*Teks Latihan:*
######
Berita

    Featured Image

    Informasi Lengkap Tentang Shock Absorber

    Fungsi Shock Absorber

    Fungsi shock absorber adalah untuk meredam adanya goncangan yang terjadi di dalam mobil akibat melewati jalan yang tidak rata atau terjal. Shock absorber atau peredam kejut ini terbuat dari oli hidrolik yang tersambung di dalam poros sambungan yang berbentuk silinder.

    Oli inilah yang bertugas untuk meredam guncangan dari roda mobil. Sehingga dengan adanya peredam kejut ini Anda bisa berkendara dengan nyaman meskipun kondisi jalan tidak rata.

    Cara Kerja Shock Absorber

    Dengan cara kerja shock absorber yang berdasarkan gerakan pusat roda, guncangan yang ditimbulkan menyebabkan silinder yang terhubung bisa memanjang atau memendek. 

    Gerakan memanjang dan memendek inilah yang kemudian diredam oleh oli hidrolik peredam kejut. Sehingga guncangan roda mobil tidak agar tidak sampai ke bodi mobil.

    Jenis-jenis Peredam Kejut

    Berikut ini jenis-jenis shock absorber berdasarkan cara kerja, jumlah tabung, dan mediumnya.

    • Peredam Kejut Berdasarkan Cara Kerjanya

                Berdasarkan cara kerjanya peredam kejut dibagi menjadi beberapa jenis.
######
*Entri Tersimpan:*
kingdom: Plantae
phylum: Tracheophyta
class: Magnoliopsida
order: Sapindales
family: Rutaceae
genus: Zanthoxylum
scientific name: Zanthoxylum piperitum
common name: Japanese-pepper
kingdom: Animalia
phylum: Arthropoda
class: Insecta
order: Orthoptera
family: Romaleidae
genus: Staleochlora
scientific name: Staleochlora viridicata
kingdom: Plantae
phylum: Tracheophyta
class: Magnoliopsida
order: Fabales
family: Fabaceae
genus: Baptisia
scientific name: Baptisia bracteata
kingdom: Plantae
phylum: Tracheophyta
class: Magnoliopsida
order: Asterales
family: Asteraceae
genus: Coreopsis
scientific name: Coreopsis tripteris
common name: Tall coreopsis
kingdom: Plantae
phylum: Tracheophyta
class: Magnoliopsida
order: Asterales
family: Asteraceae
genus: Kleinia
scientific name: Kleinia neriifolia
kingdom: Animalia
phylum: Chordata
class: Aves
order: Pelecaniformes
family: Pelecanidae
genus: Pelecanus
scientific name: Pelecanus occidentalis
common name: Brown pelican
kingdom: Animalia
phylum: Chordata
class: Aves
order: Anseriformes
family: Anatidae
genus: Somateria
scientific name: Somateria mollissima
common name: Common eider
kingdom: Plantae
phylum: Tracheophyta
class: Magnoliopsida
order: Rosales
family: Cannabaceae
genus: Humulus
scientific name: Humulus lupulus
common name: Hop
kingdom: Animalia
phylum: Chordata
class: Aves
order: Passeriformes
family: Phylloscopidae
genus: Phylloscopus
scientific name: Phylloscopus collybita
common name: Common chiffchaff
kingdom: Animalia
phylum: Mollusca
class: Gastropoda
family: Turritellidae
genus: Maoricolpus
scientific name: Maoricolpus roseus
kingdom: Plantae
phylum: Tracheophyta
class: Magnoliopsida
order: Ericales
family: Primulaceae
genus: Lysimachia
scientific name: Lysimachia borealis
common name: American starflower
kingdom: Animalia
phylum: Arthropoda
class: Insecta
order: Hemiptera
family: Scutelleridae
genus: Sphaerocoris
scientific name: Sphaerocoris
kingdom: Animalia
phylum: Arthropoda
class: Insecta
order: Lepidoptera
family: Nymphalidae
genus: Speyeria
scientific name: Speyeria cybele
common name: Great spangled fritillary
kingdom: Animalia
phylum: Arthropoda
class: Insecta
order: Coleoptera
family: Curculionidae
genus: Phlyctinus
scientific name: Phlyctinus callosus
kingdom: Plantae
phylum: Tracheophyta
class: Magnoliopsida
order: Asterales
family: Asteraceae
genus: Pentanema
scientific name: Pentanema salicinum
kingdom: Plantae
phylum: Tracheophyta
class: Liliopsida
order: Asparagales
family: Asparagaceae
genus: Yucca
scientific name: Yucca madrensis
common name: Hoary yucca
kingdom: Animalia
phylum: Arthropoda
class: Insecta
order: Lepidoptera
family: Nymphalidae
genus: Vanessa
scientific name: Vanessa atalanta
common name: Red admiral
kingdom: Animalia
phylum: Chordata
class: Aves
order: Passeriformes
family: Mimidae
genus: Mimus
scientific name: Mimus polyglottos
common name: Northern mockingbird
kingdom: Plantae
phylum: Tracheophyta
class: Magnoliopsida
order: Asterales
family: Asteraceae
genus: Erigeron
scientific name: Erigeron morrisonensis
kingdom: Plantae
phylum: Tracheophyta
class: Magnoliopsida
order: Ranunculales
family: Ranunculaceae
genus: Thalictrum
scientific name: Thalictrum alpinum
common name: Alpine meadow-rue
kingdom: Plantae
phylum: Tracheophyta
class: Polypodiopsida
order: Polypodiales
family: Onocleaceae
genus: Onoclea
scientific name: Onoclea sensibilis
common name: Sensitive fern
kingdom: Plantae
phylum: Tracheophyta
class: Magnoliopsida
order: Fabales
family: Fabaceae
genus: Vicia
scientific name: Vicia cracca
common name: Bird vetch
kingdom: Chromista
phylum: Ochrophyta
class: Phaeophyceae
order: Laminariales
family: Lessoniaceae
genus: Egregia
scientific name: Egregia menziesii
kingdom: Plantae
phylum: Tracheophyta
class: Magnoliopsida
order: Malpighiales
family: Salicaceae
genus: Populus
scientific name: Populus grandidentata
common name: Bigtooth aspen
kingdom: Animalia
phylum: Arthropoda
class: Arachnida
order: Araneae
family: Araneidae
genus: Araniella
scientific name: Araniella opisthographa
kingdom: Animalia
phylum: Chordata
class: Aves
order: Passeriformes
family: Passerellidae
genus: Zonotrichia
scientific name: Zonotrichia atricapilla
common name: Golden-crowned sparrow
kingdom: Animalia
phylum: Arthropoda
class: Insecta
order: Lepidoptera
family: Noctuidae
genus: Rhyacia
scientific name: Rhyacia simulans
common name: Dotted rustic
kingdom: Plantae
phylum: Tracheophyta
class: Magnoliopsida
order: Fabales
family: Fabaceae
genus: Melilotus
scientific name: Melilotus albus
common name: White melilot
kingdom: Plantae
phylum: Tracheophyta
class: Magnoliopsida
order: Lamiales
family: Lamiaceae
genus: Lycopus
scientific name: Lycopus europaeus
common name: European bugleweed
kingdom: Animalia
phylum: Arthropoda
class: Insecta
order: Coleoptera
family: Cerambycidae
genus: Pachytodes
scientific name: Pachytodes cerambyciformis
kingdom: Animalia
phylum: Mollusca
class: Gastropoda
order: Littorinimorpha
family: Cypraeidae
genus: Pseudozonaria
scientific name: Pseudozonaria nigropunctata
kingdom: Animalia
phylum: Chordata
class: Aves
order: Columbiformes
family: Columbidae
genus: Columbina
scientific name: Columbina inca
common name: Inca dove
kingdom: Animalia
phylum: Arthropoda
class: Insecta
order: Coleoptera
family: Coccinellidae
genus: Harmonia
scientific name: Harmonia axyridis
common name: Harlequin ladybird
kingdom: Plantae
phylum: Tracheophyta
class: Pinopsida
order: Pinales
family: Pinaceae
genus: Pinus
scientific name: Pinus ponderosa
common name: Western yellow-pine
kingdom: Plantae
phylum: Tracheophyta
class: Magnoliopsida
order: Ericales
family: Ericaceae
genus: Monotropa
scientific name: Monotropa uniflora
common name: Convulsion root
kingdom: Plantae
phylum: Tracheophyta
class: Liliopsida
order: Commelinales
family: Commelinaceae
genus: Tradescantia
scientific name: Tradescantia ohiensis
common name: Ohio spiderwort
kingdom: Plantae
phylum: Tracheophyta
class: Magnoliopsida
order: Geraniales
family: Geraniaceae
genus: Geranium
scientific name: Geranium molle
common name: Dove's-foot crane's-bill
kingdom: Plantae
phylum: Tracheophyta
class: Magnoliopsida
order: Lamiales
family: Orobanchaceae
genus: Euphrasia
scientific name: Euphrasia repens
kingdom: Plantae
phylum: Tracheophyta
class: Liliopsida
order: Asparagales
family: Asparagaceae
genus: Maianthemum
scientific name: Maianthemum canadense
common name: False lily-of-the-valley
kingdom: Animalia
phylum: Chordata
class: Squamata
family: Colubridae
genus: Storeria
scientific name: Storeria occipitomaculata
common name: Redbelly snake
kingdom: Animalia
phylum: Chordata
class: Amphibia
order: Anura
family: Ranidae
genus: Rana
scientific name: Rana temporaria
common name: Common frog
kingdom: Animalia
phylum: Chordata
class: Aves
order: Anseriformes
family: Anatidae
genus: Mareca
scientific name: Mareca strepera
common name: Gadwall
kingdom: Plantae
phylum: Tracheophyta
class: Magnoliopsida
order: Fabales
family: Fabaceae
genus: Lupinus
######
*Tugas A:* Menurut teks tentang shock absorber, peredam kejut terbuat dari apa?
*Tugas B:* Tolong ubah bagian teks tentang shock absorber mulai dari "Dengan cara kerja" sampai dengan "ke bodi mobil.", dengan mengganti "bodi mobil" menjadi "rangka mobil".

*Jawaban Tertulis A:* Dari oli hidrolik yang tersambung di dalam poros sambungan yang berbentuk silinder.

*Jawaban Tertulis B:*
Dengan cara kerja shock absorber yang berdasarkan gerakan pusat roda, guncangan yang ditimbulkan menyebabkan silinder yang terhubung bisa memanjang atau memendek. 

    Gerakan memanjang dan memendek inilah yang kemudian diredam oleh oli hidrolik peredam kejut. Sehingga guncangan roda mobil tidak agar tidak sampai ke rangka mobil.